→ TAREFAS A REALIZAR:
a) Segundo o texto sobre Ibsen Pinheiro, quem teve influência preponderante no início da militância política dele?
b) Escreva a continuação do texto sobre Ibsen Pinheiro a partir da última frase apresentada.

→ TRECHO DO TEXTO:
################

Nunca houve nada tão característico em Ibsen Pinheiro quanto a política – nem tão antigo. Uma militância iniciada há mais de sete décadas, com uma influência preponderante da mãe, Dona Lília, e uma consciência muito precoce e imediata. O momento histórico não poderia ser mais propício: a década de 40, o fim da II Guerra Mundial, o intervalo entre os dois governos de Getúlio Vargas (o do Estado Novo e o eleito democraticamente) e a consolidação do Partido Comunista, com Luis Carlos Prestes à frente. Neste contexto, Ibsen começaria a frequentar as primeiras reuniões e os primeiros comícios, descobriria a força dos discursos e se prepararia para exercitar uma de suas maiores virtudes: a capacidade de dialogar. A militância política também seria a responsável por Ibsen se aproximar, já na década seguinte, de outras duas de suas paixões: o jornalismo e o futebol.

A partir de então, Ibsen, amparado neste tripé, construiria uma das mais ricas trajetórias entre seus contemporâneos. Foi jornalista com passagens por importantes órgãos de imprensa do seu Estado e do Rio de Janeiro. Ajudou a criar redações e viu algumas delas afundarem (porém garante ter quase certeza que não foi culpado por isso). Dividiu páginas com outros brilhantes jornalistas, ocupou quase todos os cargos na hierarquia de um jornal, levou seu talento a veículos impressos, radiofônicos e televisivos, participou de coberturas e – como passou boa parte de sua vida dentro de uma redação – lá também conheceu a mulher, Laila, com quem esteve junto por 50 anos.
Já com o futebol a paixão foi platônica. Lateral direito sem brilho, Ibsen foi ter melhor sorte fora das quatro linhas. Aí se destacou como cartola – no melhor sentido da palavra – ajudando o Internacional a quebrar uma hegemonia gremista de quase uma década e sendo decisivo na formação do grande time colorado da década de 70. Conselheiro vitalício, Ibsen até hoje é figura atuante na vida colorada.

################

→ MATERIAL DE ORIGEM:
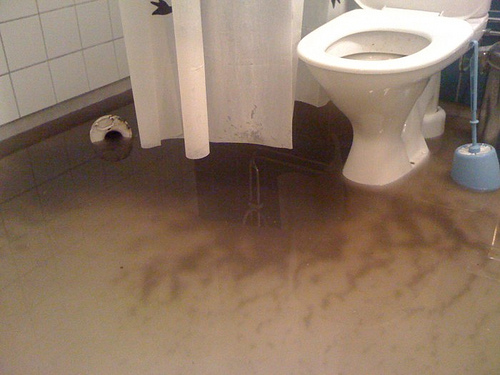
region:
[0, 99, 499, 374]
a flooded bathroom floor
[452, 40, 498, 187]
a blue toilet scrub brush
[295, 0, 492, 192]
a white toilet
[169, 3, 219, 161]
a white polein a bathroom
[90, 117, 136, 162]
a roll of toilet paper in the water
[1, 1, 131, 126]
a white tile bathroom wall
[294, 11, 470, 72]
a white seat on a toilet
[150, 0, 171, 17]
a dark spot where paint chipped off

################

→ RESPOSTAS ÀS TAREFAS:
a) A mãe dele, Dona Lília.

b)
Futebol, jornalismo e política fizeram de Ibsen um nome reconhecido e respeitado. E a consagração veio nas urnas: vereador eleito com votação expressiva, deputado estadual e deputado federal por três mandatos. No último, embalado por ótimas avaliações, por um prestígio nacional e pela destacada atuação que teve à frente da Câmara dos Deputados no processo de impeachment de Fernando Collor, Ibsen teve seu nome lembrado para novos postos: senador, governador, primeiro-ministro e – por que não? – presidente da República.

Um tsunami de mentiras, traições, equívocos, vazamentos e denúncias infundadas, alteraram este caminho e fizeram deste período – a metade final da década de 90 – o único em que Ibsen não teve um papel político mais atuante. Cumpriu seu exílio, voltou como secretário de Estado e novamente vereador até receber nova consagração nas urnas para mais um mandato de deputado federal. A volta a Brasília não poderia ser mais acolhedora. Elogiado por colegas e adversários, Ibsen encerrou sua carreira parlamentar sendo o protagonista das discussões legislativas sobre o pré-sal. Sua atuação foi ainda mais decisiva ao dar ao tema um caráter nacional e – novamente aí – sua capacidade de dialogar e buscar soluções se fez presente.

Finalizaria sua vida parlamentar com um último mandato, na mesma Assembleia Legislativa do RS que havia integrado 40 anos antes e onde também havia recebido como reconhecimento da sua trajetória de homem público a Medalha do Mérito Farroupilha, a distinção máxima da Assembleia Legislativa gaúcha. O reconhecimento de Ibsen pelos seus pares.

Mas este é o Ibsen que todo mundo conhece.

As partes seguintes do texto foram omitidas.